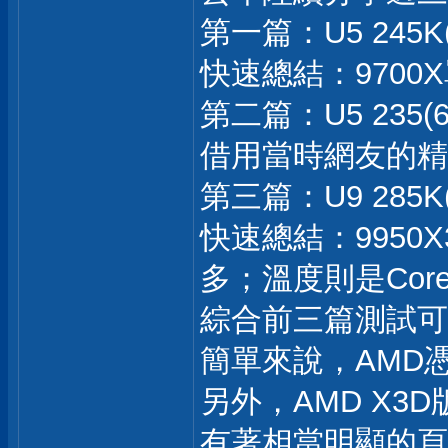
第一篇：U5 245K(
快速總結：9700
第二篇：U5 235(6
借用當時網友的精
第三篇：U9 285K(
快速總結：9950
多；溫度則是Core
綜合前三篇測試可以
簡單來說，AMD
另外，AMD X
有著相當明顯的頁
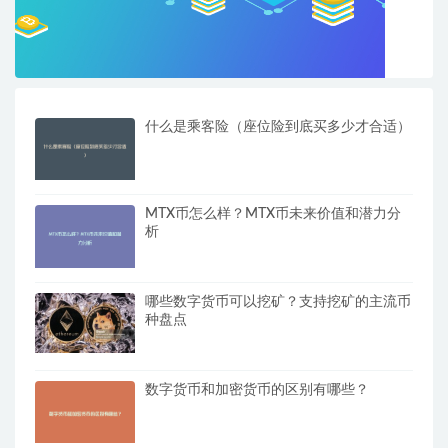
什么是乘客险（座位险到底买多少才合适）
MTX币怎么样？MTX币未来价值和潜力分
析
哪些数字货币可以挖矿？支持挖矿的主流币
种盘点
数字货币和加密货币的区别有哪些？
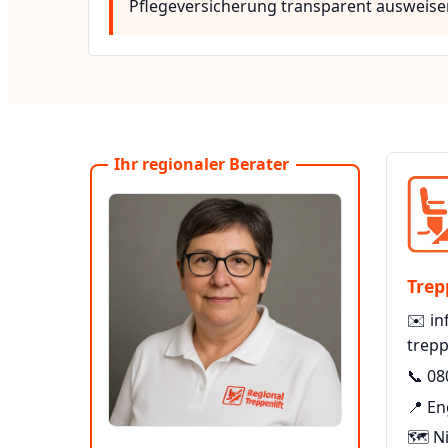
Pflegeversicherung transparent ausweise
Ihr regionaler Berater
Trep
✉️
in
trepp
📞
08
📍 En
🗺️ N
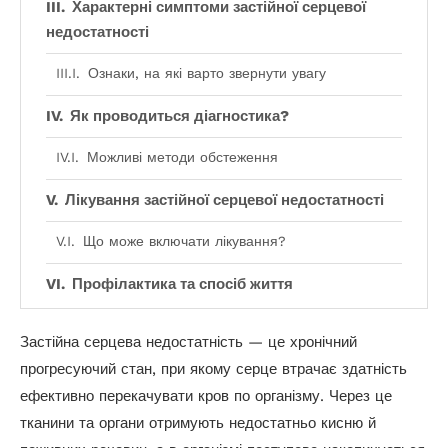
Характерні симптоми застійної серцевої
недостатності
Ознаки, на які варто звернути увагу
Як проводиться діагностика?
Можливі методи обстеження
Лікування застійної серцевої недостатності
Що може включати лікування?
Профілактика та спосіб життя
Корисні рекомендації
Застійна серцева недостатність — це хронічний
прогресуючий стан, при якому серце втрачає здатність
ефективно перекачувати кров по організму. Через це
тканини та органи отримують недостатньо кисню й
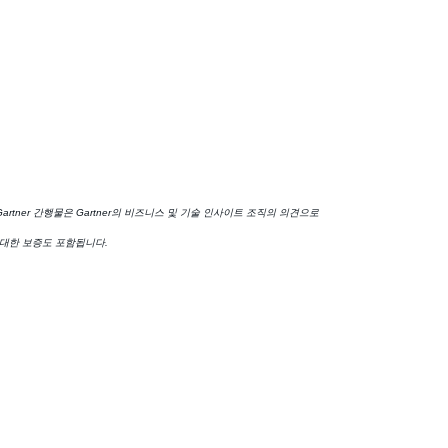
tner 간행물은 Gartner의 비즈니스 및 기술 인사이트 조직의 의견으로
 대한 보증도 포함됩니다.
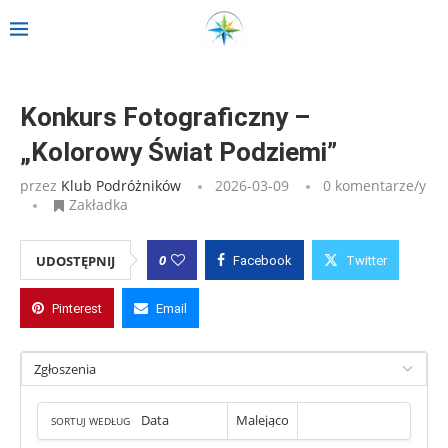
Strona główna
»
Konkurs Fotograficzny – „Kolorowy Świat Podziemi”
Konkurs Fotograficzny –
„Kolorowy Świat Podziemi”
przez
Klub Podróżników
2026-03-09
0 komentarze/y
Zakładka
0
UDOSTĘPNIJ
Facebook
Twitter
Pinterest
Email
SORTUJ WEDŁUG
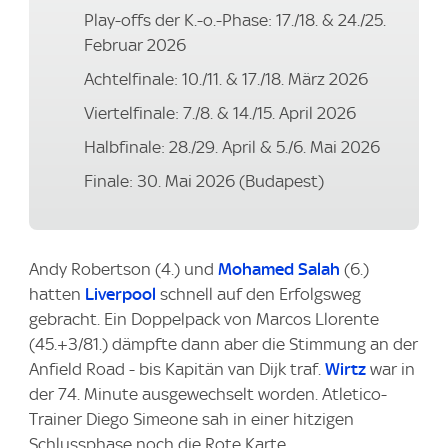
Play-offs der K.-o.-Phase: 17./18. & 24./25.
Februar 2026
Achtelfinale: 10./11. & 17./18. März 2026
Viertelfinale: 7./8. & 14./15. April 2026
Halbfinale: 28./29. April & 5./6. Mai 2026
Finale: 30. Mai 2026 (Budapest)
Andy Robertson (4.) und
Mohamed Salah
(6.)
hatten
Liverpool
schnell auf den Erfolgsweg
gebracht. Ein Doppelpack von Marcos Llorente
(45.+3/81.) dämpfte dann aber die Stimmung an der
Anfield Road - bis Kapitän van Dijk traf.
Wirtz
war in
der 74. Minute ausgewechselt worden. Atletico-
Trainer Diego Simeone sah in einer hitzigen
Schlussphase noch die Rote Karte.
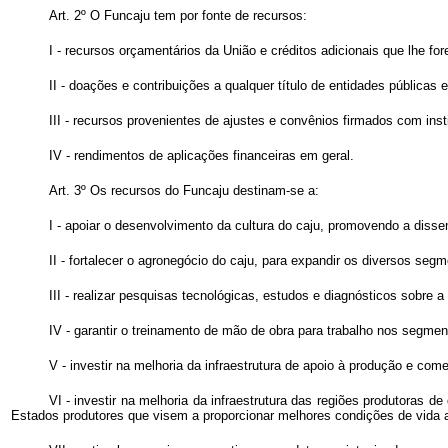
Art. 2º O Funcaju tem por fonte de recursos:
I - recursos orçamentários da União e créditos adicionais que lhe for
II - doações e contribuições a qualquer título de entidades públicas 
III - recursos provenientes de ajustes e convênios firmados com inst
IV - rendimentos de aplicações financeiras em geral.
Art. 3º Os recursos do Funcaju destinam-se a:
I - apoiar o desenvolvimento da cultura do caju, promovendo a diss
II - fortalecer o agronegócio do caju, para expandir os diversos seg
III - realizar pesquisas tecnológicas, estudos e diagnósticos sobre a 
IV - garantir o treinamento de mão de obra para trabalho nos segment
V - investir na melhoria da infraestrutura de apoio à produção e com
VI - investir na melhoria da infraestrutura das regiões produtoras 
Estados produtores que visem a proporcionar melhores condições de vida ao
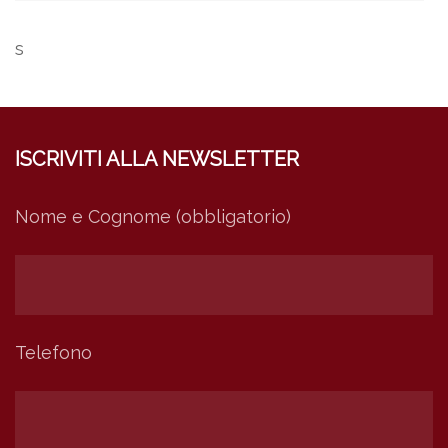
s
ISCRIVITI ALLA NEWSLETTER
Nome e Cognome (obbligatorio)
Telefono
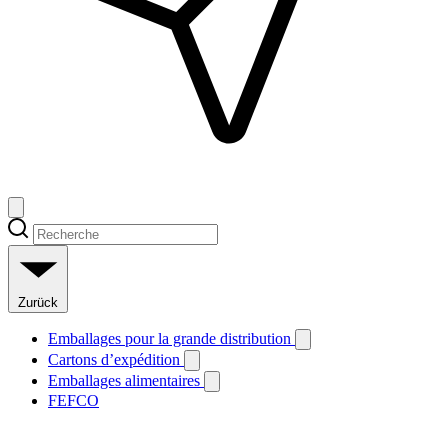
Zurück
Emballages pour la grande distribution
Cartons d’expédition
Emballages alimentaires
FEFCO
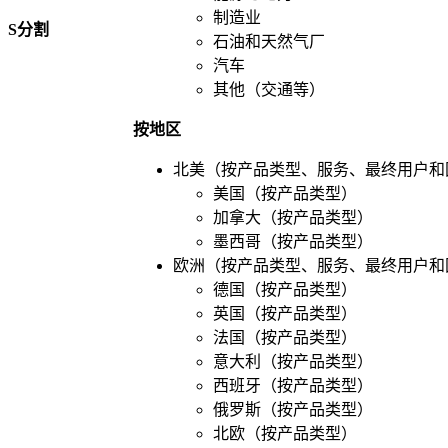
制造业
S
分割
石油和天然气厂
汽车
其他（交通等）
按地区
北美（按产品类型、服务、最终用户和
美国（按产品类型）
加拿大（按产品类型）
墨西哥（按产品类型）
欧洲（按产品类型、服务、最终用户和
德国（按产品类型）
英国（按产品类型）
法国（按产品类型）
意大利（按产品类型）
西班牙（按产品类型）
俄罗斯（按产品类型）
北欧（按产品类型）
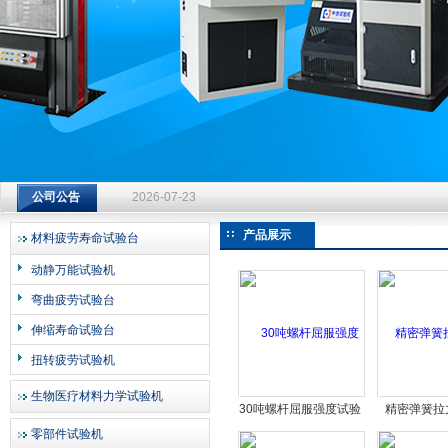
济南中创工业测试系统有限公司
钻杆扭转试验台选型指南：从额定扭矩到加载频率的工况适配
2026-07-23
公司公告
钻杆扭转试验台选型指南：从额定扭矩到加载频率的工况适配
2026-07-23
产品展示
材料疲劳寿命试验台
钻杆扭转试验台选型指南：从额定扭矩到加载频率的工况适配
动静万能试验机
2026-07-23
弯曲疲劳试验台
伸缩寿命试验台
扭转疲劳试验机
生物医疗材料力学试验机
30吨螺杆屈服强度试验
精密弹簧拉
机 螺栓拉伸测试机
50N弹簧
零部件试验机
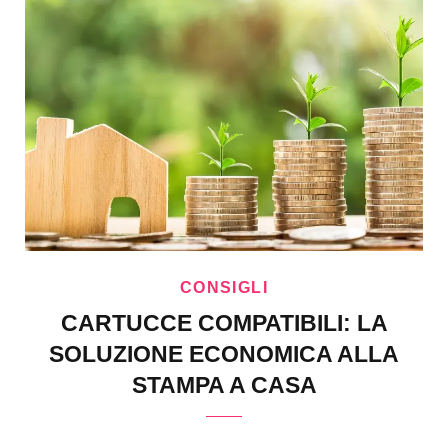
CONSIGLI
CARTUCCE COMPATIBILI: LA
SOLUZIONE ECONOMICA ALLA
STAMPA A CASA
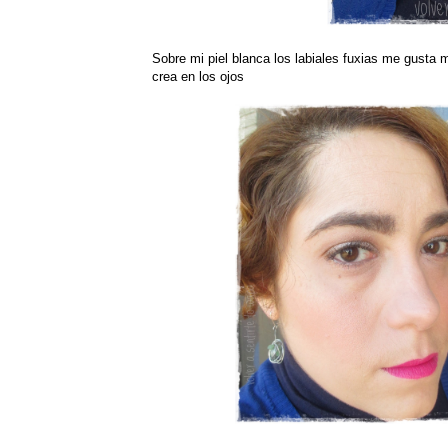
Sobre mi piel blanca los labiales fuxias me gusta
crea en los ojos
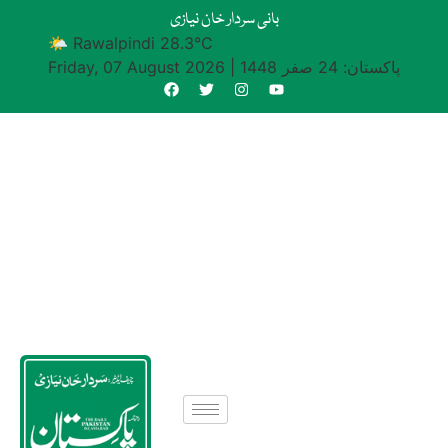
بانی سردار خان نیازی
🌤 Rawalpindi 28.3°C
پاکستان: 24 صفر 1448
|
Friday, 07 August 2026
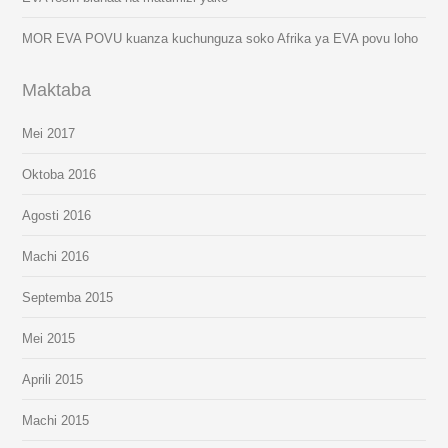
MOR EVA POVU kuanza kuchunguza soko Afrika ya EVA povu loho
Maktaba
Mei 2017
Oktoba 2016
Agosti 2016
Machi 2016
Septemba 2015
Mei 2015
Aprili 2015
Machi 2015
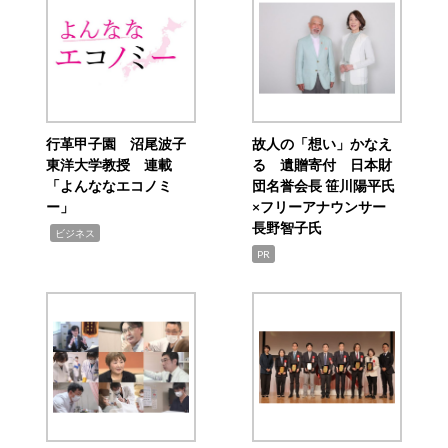
行革甲子園 沼尾波子
故人の「想い」かなえ
東洋大学教授 連載
る 遺贈寄付 日本財
「よんななエコノミ
団名誉会長 笹川陽平氏
ー」
×フリーアナウンサー
長野智子氏
,
ビジネス
PR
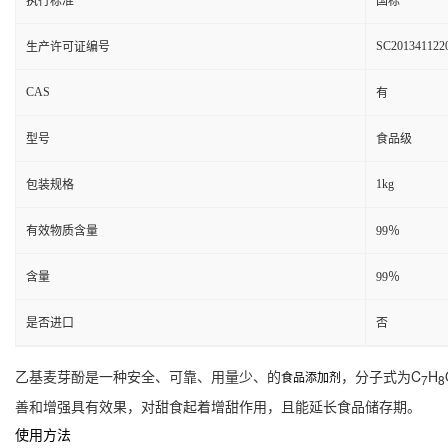
执行标准
国标
SC201341122
生产许可证编号
CAS
有
型号
食品级
1kg
包装规格
有效物质含量
99％
含量
99％
是否进口
否
乙基麦芽酚是一种安全、可靠、用量少、的
，分子式为C
H
食品添加剂
7
8
善和增强具有效果，对甜食起着增甜作用，且能延长食品储存期。
使用方法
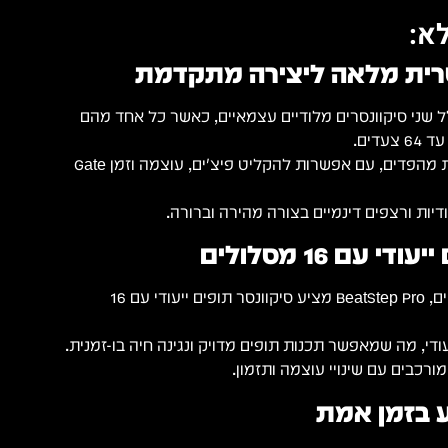
א:
רית מלאה ליצירה מתקדמת
Arturia BeatSte כולל שני סיקוונסרים מלודיים עצמאיים, כאשר כל אחד מהם
דים.
השליטה מתבצעת ישירות מהפדים, עם אפשרות להקליט פיצ'ים, עוצמה וזמן Gate
לודיות ורצפים דינמיים בצורה מהירה וברורה.
 עם 16 מסלולים
לצד הסיקוונסרים המלודיים, BeatStep Pro מציע סיקוונסר תופים ייעודי עם 16
די, מה שמאפשר תכנות תופים מדויק ונגינה חיה בו-זמנית.
מורכבים עם שינויי עוצמה ותזמון.
ע בזמן אמת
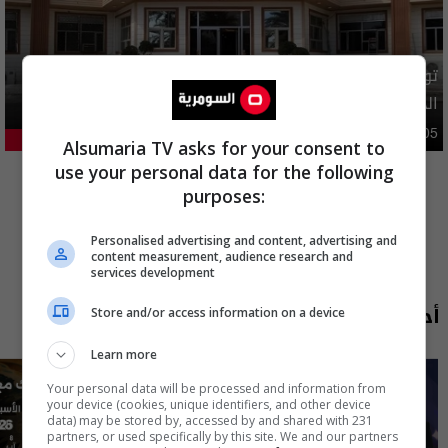
توضيح رسمي بشأن إلغاء شمول فئات من المستفيدين بإعانة
الحماية الاجتماعية
محليات
05:43 | 2026-08-05
21.21%
Alsumaria TV asks for your consent to
المزيد
use your personal data for the following
purposes:
Personalised advertising and content, advertising and
content measurement, audience research and
services development
أحدث الحلقات
Store and/or access information on a device
Learn more
Your personal data will be processed and information from
your device (cookies, unique identifiers, and other device
data) may be stored by, accessed by and shared with 231
partners, or used specifically by this site. We and our partners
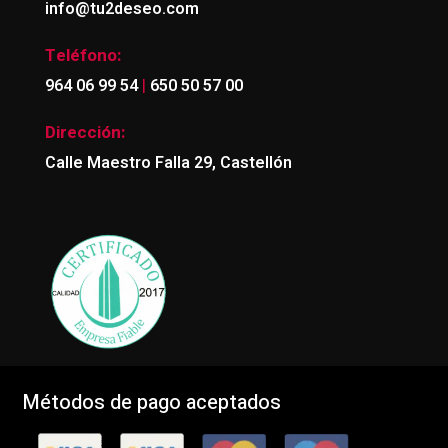
info@tu2deseo.com
Teléfono:
|
964 06 99 54
650 50 57 00
Dirección:
Calle Maestro Falla 29, Castellón
Métodos de pago aceptados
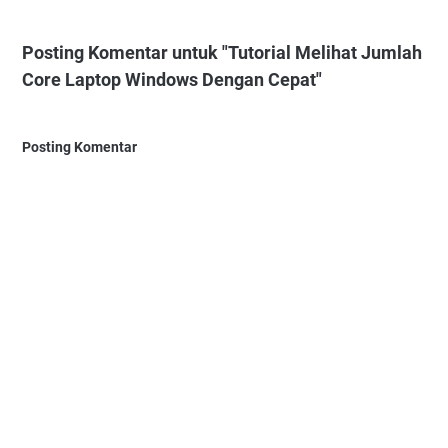
Posting Komentar untuk "Tutorial Melihat Jumlah
Core Laptop Windows Dengan Cepat"
Posting Komentar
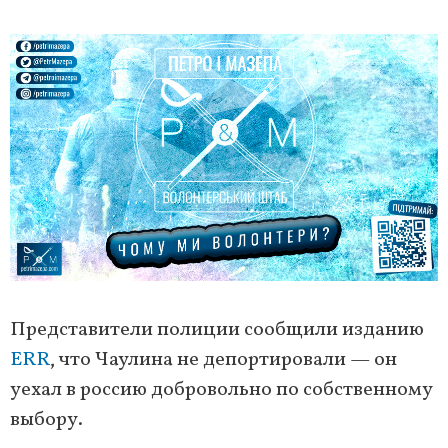
Представители полиции сообщили изданию
ERR
, что Чаулина не депортировали — он
уехал в россию добровольно по собственному
выбору.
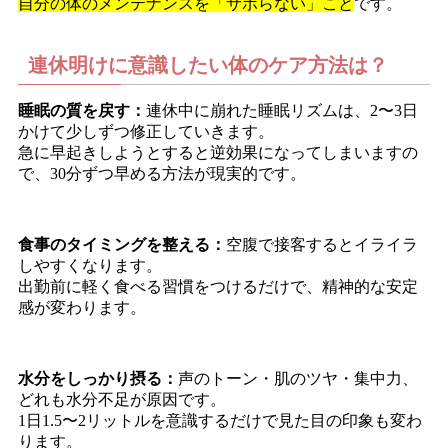
自分の体のメンテナンスを「サボらない」こと
です。
連休明けに意識したい体のケア方法は？
睡眠の質を戻す：
連休中に崩れた睡眠リズムは、2〜3日
かけて少しずつ修正していきます。
急に早起きしようとすると逆効果になってしまいますの
で、30分ずつ早める方法が現実的です。
食事のタイミングを整える：
空腹で接客するとイライラ
しやすくなります。
出勤前に軽く食べる習慣をつけるだけで、精神的な安定
感が変わります。
水分をしっかり摂る：
声のトーン・肌のツヤ・集中力、
どれも水分不足が原因です。
1日1.5〜2リットルを意識するだけで見た目の印象も変わ
ります。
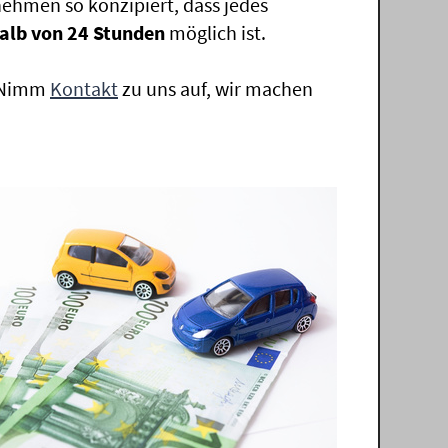
ehmen so konzipiert, dass jedes
alb von 24 Stunden
möglich ist.
. Nimm
Kontakt
zu uns auf, wir machen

■ ■ ■ ■

◆ EXERCISE PROMPT:
Pull out each line from the listing above that contains the word "Fotograficzny", and copy it. Count a line only when the capitalization matches.

◆ SOLUTION BELOW:
Konkurs Fotograficzny – „Kolorowy Świat Podziemi”
Konkurs Fotograficzny –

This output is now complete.